WHAT YOU ARE ASKED TO DO: If a line in the entries below includes the string "users", copy it out.

DATA LISTING:
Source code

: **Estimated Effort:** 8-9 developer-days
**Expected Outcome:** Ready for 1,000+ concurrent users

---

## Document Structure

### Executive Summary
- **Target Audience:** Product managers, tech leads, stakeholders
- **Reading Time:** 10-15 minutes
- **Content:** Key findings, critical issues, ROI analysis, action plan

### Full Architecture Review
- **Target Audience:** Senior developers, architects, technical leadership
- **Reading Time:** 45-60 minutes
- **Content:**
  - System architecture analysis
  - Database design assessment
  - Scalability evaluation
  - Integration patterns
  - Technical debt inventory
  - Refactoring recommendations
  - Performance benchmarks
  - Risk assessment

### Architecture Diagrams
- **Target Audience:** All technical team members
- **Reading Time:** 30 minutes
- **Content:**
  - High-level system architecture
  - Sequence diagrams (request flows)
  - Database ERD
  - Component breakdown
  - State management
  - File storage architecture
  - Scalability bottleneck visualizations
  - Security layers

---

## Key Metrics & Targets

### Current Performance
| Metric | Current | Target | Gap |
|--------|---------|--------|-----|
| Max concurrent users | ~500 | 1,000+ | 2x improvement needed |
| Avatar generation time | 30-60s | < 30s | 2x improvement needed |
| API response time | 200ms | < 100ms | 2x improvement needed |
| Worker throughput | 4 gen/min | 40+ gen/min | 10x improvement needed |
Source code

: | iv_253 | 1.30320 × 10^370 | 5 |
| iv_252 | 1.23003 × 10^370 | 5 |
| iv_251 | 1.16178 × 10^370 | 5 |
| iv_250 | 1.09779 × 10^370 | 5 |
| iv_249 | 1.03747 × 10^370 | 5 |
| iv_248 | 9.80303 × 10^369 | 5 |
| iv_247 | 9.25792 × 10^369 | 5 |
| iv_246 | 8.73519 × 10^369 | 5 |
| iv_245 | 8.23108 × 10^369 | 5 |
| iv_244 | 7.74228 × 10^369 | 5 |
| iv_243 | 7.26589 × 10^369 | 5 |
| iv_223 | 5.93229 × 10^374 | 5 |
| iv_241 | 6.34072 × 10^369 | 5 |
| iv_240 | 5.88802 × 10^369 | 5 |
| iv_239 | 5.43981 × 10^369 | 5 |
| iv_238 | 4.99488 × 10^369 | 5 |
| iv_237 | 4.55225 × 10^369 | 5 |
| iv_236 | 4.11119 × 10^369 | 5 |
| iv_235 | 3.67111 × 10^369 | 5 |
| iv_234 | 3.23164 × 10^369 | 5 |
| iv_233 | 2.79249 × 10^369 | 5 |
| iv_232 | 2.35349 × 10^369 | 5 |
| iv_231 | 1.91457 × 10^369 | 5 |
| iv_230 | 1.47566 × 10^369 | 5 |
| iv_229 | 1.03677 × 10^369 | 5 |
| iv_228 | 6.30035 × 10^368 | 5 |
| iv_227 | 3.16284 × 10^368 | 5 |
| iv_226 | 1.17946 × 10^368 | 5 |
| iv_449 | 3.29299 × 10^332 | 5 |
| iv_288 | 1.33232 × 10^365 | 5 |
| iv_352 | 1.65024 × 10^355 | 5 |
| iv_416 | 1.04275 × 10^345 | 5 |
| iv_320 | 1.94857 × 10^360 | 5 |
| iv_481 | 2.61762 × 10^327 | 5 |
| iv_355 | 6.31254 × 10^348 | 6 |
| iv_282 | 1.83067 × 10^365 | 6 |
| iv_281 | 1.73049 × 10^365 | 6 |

WRITTEN SOLUTION:
**Expected Outcome:** Ready for 1,000+ concurrent users
| Max concurrent users | ~500 | 1,000+ | 2x improvement needed |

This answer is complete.